FirePlex assay workflow. To capture analytes onto FirePlex particles, biological samples are added to a 384-well imaging plate and incubated with the FirePlex-384 Reagent Mix overnight. Subsequently, an imaging dye is added, and plates are scanned on high-content imagers. The FirePlex Analysis Workbench software generates standard curves and quantifies analytes of interest directly from image files. Image provided by Abcam.

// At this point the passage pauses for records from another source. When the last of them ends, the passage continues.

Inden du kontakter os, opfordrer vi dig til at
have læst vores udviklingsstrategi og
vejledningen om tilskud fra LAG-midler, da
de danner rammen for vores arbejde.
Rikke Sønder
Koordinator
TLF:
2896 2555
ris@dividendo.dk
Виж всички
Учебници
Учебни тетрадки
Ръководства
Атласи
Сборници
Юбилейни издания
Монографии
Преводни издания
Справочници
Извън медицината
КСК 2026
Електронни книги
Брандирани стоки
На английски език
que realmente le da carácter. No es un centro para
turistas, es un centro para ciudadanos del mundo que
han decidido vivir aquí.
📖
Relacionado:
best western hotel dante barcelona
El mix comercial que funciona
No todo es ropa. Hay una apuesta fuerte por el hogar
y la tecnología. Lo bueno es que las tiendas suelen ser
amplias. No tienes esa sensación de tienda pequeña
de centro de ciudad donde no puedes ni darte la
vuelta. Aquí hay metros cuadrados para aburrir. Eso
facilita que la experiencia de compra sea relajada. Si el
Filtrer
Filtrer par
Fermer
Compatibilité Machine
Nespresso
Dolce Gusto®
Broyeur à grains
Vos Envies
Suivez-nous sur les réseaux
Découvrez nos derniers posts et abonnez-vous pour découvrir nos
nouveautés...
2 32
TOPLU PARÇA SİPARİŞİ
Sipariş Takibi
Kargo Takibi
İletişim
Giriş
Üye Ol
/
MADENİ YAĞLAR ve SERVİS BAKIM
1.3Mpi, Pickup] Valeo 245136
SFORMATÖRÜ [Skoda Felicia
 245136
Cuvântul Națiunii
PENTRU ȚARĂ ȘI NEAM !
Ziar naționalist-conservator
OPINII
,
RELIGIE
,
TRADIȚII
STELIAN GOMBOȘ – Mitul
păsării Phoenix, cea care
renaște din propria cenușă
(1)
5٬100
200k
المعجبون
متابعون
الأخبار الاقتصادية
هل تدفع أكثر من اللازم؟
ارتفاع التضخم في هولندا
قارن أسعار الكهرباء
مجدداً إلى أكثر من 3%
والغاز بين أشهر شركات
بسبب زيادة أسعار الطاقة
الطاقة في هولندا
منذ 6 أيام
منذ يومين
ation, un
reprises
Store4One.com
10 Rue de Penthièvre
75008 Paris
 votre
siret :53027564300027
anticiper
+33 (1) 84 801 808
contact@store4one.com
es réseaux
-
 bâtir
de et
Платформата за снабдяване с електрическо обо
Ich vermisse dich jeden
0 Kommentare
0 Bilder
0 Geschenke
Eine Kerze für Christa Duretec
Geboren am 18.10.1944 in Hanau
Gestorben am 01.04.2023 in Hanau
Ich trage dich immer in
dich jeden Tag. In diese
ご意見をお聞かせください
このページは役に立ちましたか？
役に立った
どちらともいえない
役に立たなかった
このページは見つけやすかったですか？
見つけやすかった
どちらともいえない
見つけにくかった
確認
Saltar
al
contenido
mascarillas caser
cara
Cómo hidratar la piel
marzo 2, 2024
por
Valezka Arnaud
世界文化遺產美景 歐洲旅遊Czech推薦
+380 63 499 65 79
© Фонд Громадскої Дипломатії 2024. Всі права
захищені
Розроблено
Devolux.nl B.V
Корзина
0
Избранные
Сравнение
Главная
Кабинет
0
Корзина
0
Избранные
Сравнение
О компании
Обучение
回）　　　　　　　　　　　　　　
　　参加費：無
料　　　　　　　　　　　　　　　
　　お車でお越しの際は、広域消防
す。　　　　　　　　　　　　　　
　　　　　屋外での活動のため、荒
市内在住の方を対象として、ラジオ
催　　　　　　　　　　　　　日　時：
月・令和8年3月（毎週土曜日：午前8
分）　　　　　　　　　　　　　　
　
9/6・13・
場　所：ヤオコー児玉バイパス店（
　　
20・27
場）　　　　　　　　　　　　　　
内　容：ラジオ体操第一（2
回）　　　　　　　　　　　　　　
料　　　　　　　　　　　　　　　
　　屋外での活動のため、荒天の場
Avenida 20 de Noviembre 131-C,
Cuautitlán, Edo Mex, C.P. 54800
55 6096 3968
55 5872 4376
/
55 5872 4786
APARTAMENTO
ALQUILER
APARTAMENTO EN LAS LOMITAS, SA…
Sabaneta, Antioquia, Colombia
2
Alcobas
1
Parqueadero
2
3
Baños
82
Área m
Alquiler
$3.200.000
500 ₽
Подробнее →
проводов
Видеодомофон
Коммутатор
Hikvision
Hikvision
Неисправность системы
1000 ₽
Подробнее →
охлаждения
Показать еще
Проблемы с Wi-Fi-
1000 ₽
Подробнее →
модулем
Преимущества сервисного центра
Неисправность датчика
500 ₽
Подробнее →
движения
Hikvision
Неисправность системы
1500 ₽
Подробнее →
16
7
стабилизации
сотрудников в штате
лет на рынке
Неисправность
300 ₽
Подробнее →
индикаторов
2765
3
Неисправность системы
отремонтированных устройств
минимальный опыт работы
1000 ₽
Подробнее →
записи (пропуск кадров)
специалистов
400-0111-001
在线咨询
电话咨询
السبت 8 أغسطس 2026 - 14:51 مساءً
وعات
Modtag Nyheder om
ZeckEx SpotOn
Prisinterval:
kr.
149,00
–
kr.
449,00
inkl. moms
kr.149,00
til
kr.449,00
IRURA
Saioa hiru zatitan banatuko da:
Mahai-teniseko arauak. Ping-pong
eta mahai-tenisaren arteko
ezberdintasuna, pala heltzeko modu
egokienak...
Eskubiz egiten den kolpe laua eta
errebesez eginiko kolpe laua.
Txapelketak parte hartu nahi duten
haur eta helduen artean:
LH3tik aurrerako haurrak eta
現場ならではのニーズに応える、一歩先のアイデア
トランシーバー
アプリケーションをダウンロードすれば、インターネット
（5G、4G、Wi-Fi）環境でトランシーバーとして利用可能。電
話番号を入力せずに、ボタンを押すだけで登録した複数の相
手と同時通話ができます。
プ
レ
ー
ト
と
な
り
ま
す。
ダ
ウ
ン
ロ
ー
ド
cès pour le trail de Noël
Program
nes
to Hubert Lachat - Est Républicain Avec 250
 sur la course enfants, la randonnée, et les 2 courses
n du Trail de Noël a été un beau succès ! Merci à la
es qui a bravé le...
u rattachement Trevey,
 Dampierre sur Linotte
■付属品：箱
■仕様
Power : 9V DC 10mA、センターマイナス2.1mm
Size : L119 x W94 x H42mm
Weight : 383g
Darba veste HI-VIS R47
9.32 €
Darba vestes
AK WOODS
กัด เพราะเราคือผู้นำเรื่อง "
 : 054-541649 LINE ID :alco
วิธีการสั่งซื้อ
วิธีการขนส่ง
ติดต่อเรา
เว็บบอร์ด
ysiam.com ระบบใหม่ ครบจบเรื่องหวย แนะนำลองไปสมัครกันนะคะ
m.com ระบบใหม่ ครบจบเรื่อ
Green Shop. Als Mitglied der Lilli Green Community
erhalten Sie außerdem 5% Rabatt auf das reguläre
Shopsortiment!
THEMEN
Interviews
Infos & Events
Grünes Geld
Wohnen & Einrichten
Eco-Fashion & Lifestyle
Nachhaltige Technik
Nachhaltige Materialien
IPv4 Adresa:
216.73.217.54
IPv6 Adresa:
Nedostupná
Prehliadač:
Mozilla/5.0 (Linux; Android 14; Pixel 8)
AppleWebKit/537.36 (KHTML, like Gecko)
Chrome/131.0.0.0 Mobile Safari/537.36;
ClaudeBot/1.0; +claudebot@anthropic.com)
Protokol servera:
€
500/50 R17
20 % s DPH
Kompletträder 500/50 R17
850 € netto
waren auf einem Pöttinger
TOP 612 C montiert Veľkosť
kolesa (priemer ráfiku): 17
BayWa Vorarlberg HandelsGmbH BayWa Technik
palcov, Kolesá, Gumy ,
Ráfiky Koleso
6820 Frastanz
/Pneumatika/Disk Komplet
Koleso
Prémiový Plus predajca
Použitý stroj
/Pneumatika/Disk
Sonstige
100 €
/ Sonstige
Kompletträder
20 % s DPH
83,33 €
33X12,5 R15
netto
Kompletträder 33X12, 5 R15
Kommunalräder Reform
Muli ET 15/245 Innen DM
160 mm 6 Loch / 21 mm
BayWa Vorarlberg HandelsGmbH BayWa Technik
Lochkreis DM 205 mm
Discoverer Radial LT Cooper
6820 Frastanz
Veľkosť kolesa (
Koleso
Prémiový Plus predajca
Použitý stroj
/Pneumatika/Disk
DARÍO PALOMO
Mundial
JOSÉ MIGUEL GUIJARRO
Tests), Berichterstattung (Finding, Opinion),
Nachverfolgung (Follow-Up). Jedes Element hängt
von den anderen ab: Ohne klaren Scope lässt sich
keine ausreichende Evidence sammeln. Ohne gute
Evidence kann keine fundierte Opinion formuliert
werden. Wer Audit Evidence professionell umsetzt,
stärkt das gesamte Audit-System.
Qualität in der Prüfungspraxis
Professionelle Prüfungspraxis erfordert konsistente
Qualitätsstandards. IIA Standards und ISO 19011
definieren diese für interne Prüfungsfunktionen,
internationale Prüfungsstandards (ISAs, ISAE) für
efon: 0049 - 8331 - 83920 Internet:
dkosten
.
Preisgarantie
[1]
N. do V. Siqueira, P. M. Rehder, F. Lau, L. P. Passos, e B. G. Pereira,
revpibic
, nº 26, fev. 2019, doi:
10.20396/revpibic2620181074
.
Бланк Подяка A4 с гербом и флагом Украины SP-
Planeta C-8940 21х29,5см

BioLegend’s cytokine products include a bead-based system known as LEGENDplex™, which uses the same basic principles as sandwich immunoassays to enable multiplexed research. “This year, BioLegend was declared a ‘Supplier to Watch’ for having the largest percentage increase in citations for multiplex products,” reports Nikolenko. “Indeed, over the years, a growing number of publications have referenced our LEGENDplex panels for cytokine research. For example, in 2018, our LEGENDplex™ Human Th Panel was cited by Yamaguchi et al. for measuring the cytokine concentration in samples obtained from patients undergoing treatment with nivolumab, an anti-PD-1 therapy, where it contributed to the discovery that nivolumab exerts its effects through activation of central/effector memory T cells and T‐helper 1 polarization. More recently, the same product was referenced in a publication demonstrating the importance of T cells in SARS-CoV-2 immunity, where it was used to characterize their cytokine response to the virus.”

A bright future

With cytokines being fundamental to such a diverse array of cellular processes, they remain the focus of research groups worldwide. Suppliers such as Abcam, BioLegend, and Cell Sciences are supporting these efforts by developing novel products for cytokine detection and analysis, helping ensure that the number of approved cytokine therapies continues to grow.

Doubling the number of readouts per sample

Luminex’ xMAP technology uses color-coded beads that are pre-coated with antibodies to bind up to 500 different analytes in solution. Analyte capture is detected by adding biotinylated target-specific antibodies and PE-conjugated streptavidin before reading on a dual-laser flow-based instrument, where one laser (635 nm) identifies the bead and the other (532 nm) measures the magnitude of the PE-derived signal. xMAP INTELLIFLEX® builds on the original xMAP technology by incorporating a second (405 nm) detection channel. This enables simultaneous measurement of two parameters per analyte on a single bead, effectively doubling the number of readouts obtained per sample. For example, using xMAP INTELLIFLEX® for cytokine analysis, it is possible to both detect a target of interest and track a specific post-translational modification.